»»

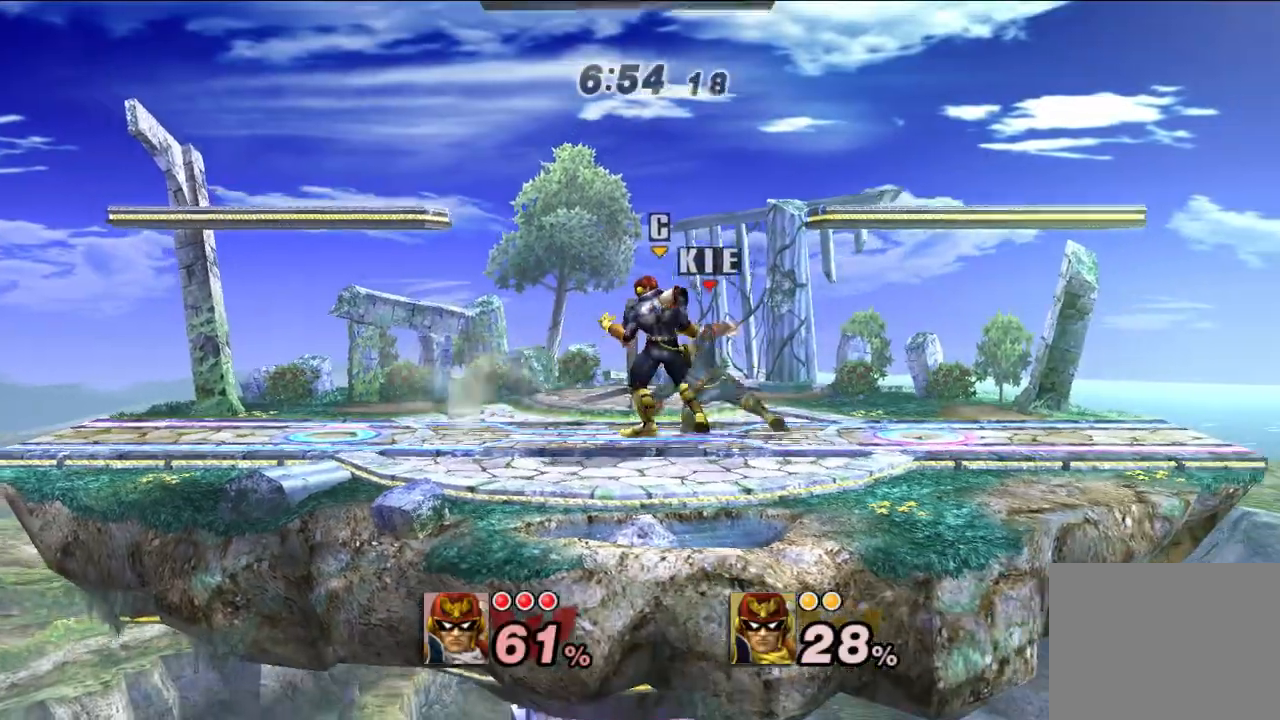
{"buttons": ["A"], "left_stick": "center", "right_stick": "center", "events": [[150, "left_stick", "left"], [250, "left_stick", "center"], [333, "A", "down"], [433, "A", "up"], [483, "A", "down"]]}
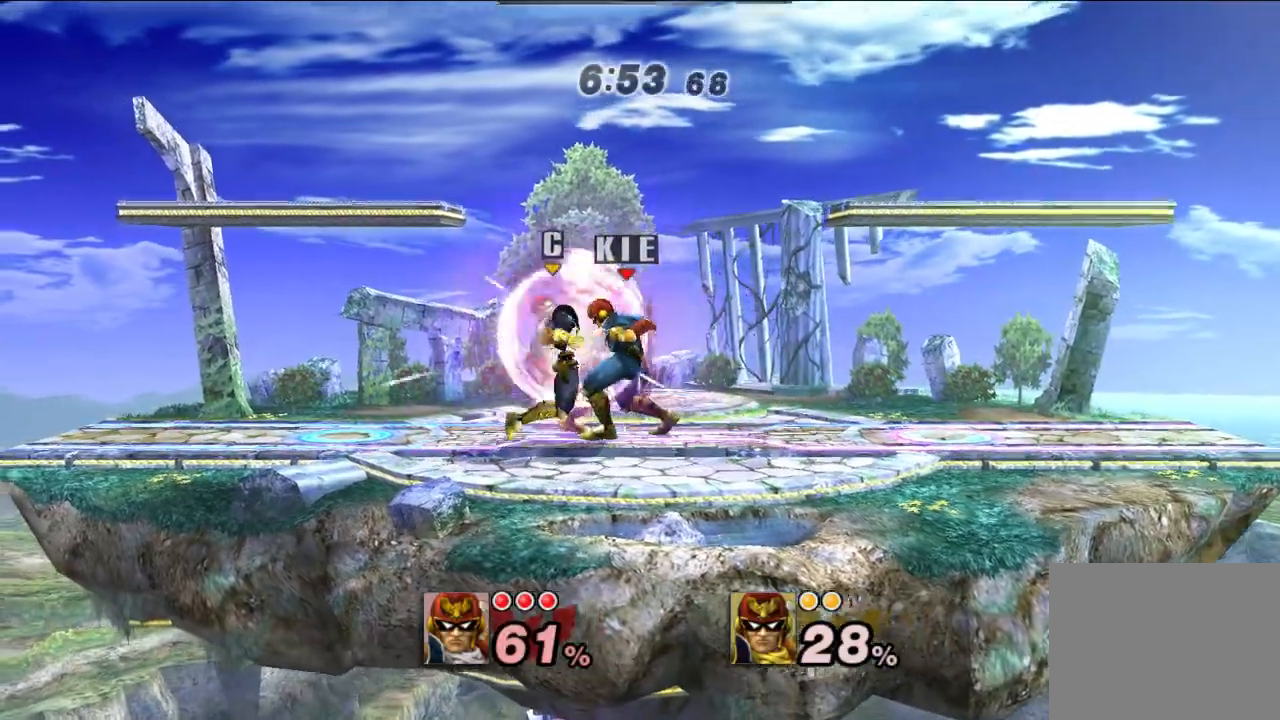
{"buttons": [], "left_stick": "center", "right_stick": "center", "events": [[67, "A", "up"], [317, "A", "down"], [367, "A", "up"]]}
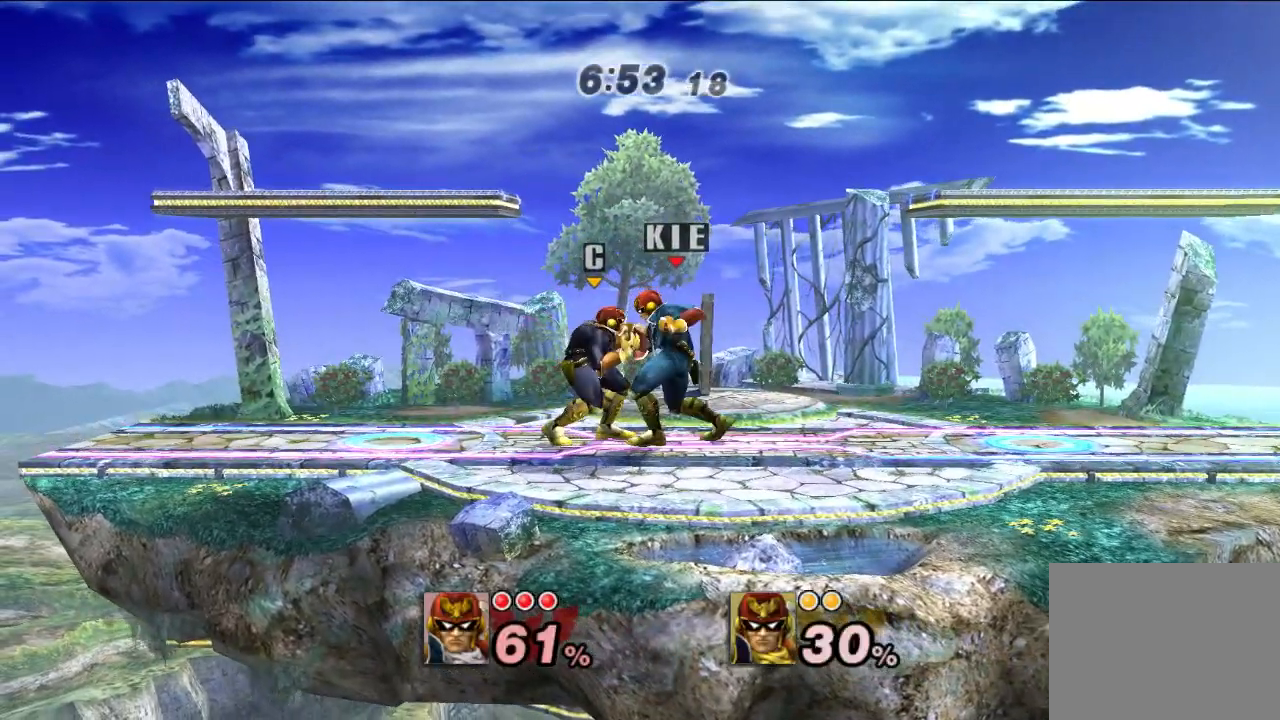
{"buttons": [], "left_stick": "center", "right_stick": "center", "events": [[67, "A", "down"], [150, "A", "up"]]}
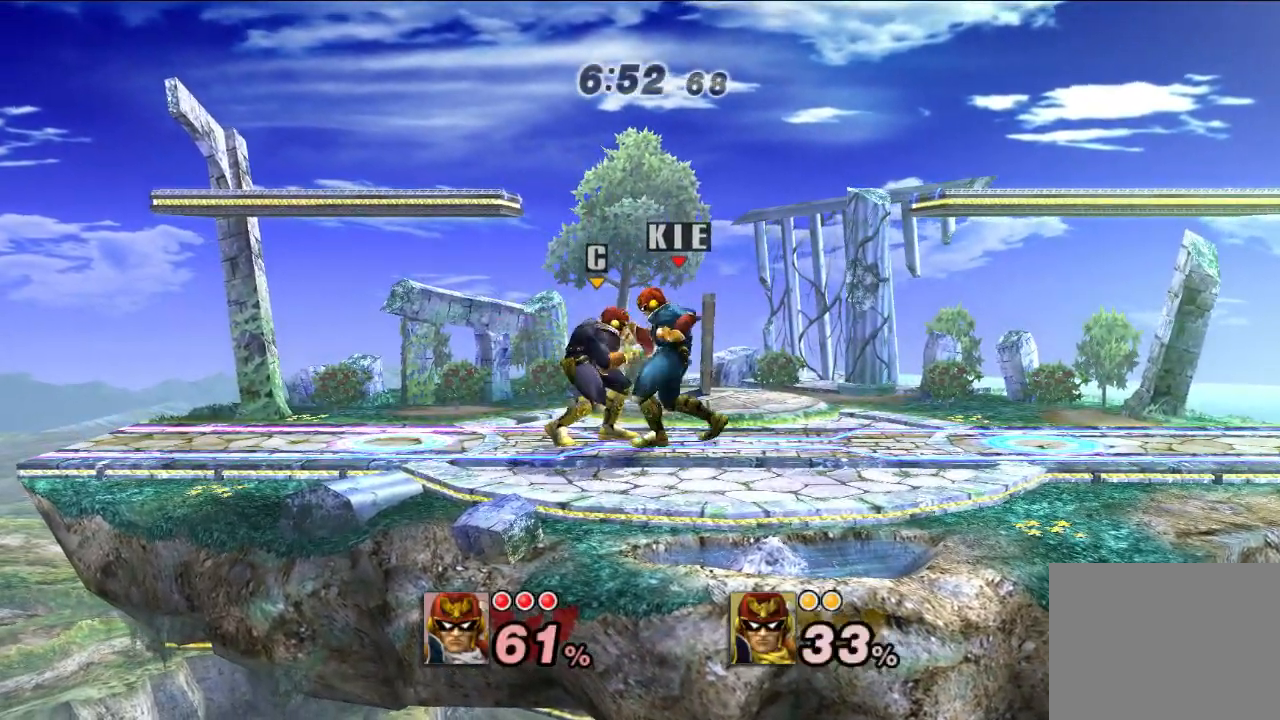
{"buttons": [], "left_stick": "up", "right_stick": "center", "events": [[50, "left_stick", "up"]]}
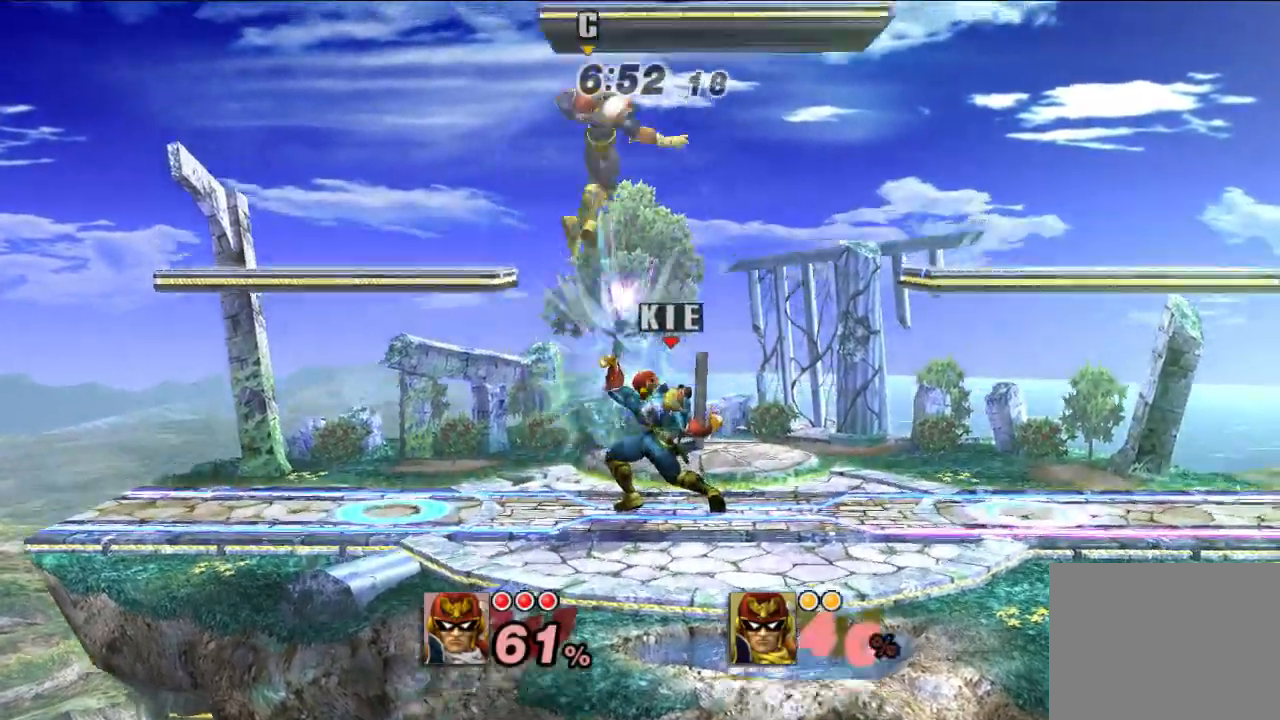
{"buttons": ["A"], "left_stick": "up", "right_stick": "center", "events": [[317, "X", "down"], [417, "A", "down"], [417, "X", "up"]]}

««

EXERCISE OBJECTIVE → An exact copy of the data is required, with the pictures excluded.

SOLUTION FOR THIS TASK →
{"buttons": ["A"], "left_stick": "center", "right_stick": "center", "events": [[150, "left_stick", "left"], [250, "left_stick", "center"], [333, "A", "down"], [433, "A", "up"], [483, "A", "down"]]}
{"buttons": [], "left_stick": "center", "right_stick": "center", "events": [[67, "A", "up"], [317, "A", "down"], [367, "A", "up"]]}
{"buttons": [], "left_stick": "center", "right_stick": "center", "events": [[67, "A", "down"], [150, "A", "up"]]}
{"buttons": [], "left_stick": "up", "right_stick": "center", "events": [[50, "left_stick", "up"]]}
{"buttons": ["A"], "left_stick": "up", "right_stick": "center", "events": [[317, "X", "down"], [417, "A", "down"], [417, "X", "up"]]}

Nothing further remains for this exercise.